Dalam pengembangan perkara, penyidik Kejati Maluku Utara telah berkoordinasi dengan Badan Pemeriksa Keuangan (BPK) Republik Indonesia untuk memperkuat alat bukti sekaligus memastikan potensi kerugian negara dalam kasus tersebut.
Asisten Pidana Khusus (Aspidsus) Kejati Maluku Utara, Jendra Firdaus, membenarkan koordinasi tersebut.
“Kita sudah koordinasi dengan BPK,” kata Jendra saat di konfirmasi kierahapost.com, Rabu (26/8/2026).
Menurutnya, penyidik masih membutuhkan sedikitnya dua alat bukti yang sah dan cukup sebelum menetapkan pihak yang bertanggung jawab sebagai tersangka.
“Jadi alat bukti yang diperoleh itu minimal dua. Kemudian surat itu kan dari BPK. Kalau kita punya dua, ya kita tetapkan tersangka,” tegasnya.
Kasus ini menjadi sorotan lantaran dana hibah sebesar Rp 12 miliar tersebut bersumber dari anggaran daerah yang semestinya digunakan untuk pembinaan dan pengembangan olahraga di Maluku Utara.
Dalam proses penyidikan, mantan Ketua KONI Maluku Utara, Djasman Abubakar, telah beberapa kali diperiksa oleh penyidik. Puluhan saksi juga telah dimintai keterangan untuk mengungkap dugaan penyimpangan dalam pengelolaan dana hibah tersebut.
Penyidik sebelumnya menemukan adanya kekurangan bukti pertanggungjawaban penggunaan anggaran yang mencapai Rp 553,2 juta hingga batas pemeriksaan pada 5 Mei 2025.
Kekurangan dokumen pertanggungjawaban itu menjadi salah satu pintu masuk penyidik untuk mengusut lebih jauh pengelolaan dana hibah serta menelusuri kemungkinan adanya kerugian negara.
Tak hanya itu, sedikitnya 14 item belanja juga terindikasi bermasalah. Sejumlah pengeluaran disebut tidak dilengkapi dokumen pendukung yang memadai sehingga keabsahannya masih diragukan.

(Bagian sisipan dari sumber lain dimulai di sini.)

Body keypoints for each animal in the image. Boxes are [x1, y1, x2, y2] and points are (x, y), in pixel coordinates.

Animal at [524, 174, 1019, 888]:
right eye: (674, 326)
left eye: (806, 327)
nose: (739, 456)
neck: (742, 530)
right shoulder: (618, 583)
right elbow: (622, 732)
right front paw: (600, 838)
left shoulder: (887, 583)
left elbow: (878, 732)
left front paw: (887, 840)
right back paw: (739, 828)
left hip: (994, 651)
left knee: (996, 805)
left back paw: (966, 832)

Penyidik kini terus menelusuri aliran dana, penggunaan anggaran, serta kelengkapan dokumen pertanggungjawaban. Pemeriksaan terhadap pihak-pihak yang mengetahui maupun diduga terlibat dalam pengelolaan dana hibah juga masih dilakukan.

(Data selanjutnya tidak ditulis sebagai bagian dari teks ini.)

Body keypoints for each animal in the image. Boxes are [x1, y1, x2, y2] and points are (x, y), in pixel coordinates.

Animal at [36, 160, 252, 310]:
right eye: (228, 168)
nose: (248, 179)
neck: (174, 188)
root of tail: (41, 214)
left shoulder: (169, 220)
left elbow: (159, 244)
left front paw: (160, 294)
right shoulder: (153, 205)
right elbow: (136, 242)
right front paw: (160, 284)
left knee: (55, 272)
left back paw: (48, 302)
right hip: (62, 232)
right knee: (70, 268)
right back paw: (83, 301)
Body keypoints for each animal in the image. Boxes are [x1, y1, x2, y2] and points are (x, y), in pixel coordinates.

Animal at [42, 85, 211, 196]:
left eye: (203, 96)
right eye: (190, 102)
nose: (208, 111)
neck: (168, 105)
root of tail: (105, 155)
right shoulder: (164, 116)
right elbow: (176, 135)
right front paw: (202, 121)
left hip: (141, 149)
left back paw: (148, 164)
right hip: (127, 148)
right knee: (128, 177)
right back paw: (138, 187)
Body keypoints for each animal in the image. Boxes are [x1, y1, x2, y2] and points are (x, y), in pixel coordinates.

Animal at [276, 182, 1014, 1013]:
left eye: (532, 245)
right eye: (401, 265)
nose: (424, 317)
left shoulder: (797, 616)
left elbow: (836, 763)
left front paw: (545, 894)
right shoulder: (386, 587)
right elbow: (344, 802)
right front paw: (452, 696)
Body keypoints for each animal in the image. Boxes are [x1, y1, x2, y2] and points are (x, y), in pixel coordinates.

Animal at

Koordinasi dengan BPK menjadi langkah penting untuk memastikan nilai kerugian negara sekaligus memperkuat konstruksi hukum perkara.
Kejati Maluku Utara memastikan penyidikan akan terus berjalan hingga ditemukan alat bukti yang cukup untuk menentukan pihak yang harus dimintai pertanggungjawaban secara hukum.

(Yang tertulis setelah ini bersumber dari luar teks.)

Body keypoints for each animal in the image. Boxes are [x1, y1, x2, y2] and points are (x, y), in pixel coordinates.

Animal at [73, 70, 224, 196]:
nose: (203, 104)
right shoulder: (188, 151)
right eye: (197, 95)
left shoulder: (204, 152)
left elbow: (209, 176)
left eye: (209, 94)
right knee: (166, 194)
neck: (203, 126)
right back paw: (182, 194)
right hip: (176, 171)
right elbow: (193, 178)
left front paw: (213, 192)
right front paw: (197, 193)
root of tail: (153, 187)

Dengan adanya dugaan kekurangan pertanggungjawaban Rp 553,2 juta dan 14 item belanja bermasalah, perkara dana hibah KONI Maluku Utara senilai Rp 12 miliar tersebut masih berpotensi berkembang dan menyeret pihak lain jika penyidik menemukan sedikitnya dua alat bukti yang sah serta memenuhi unsur tindak pidana korupsi.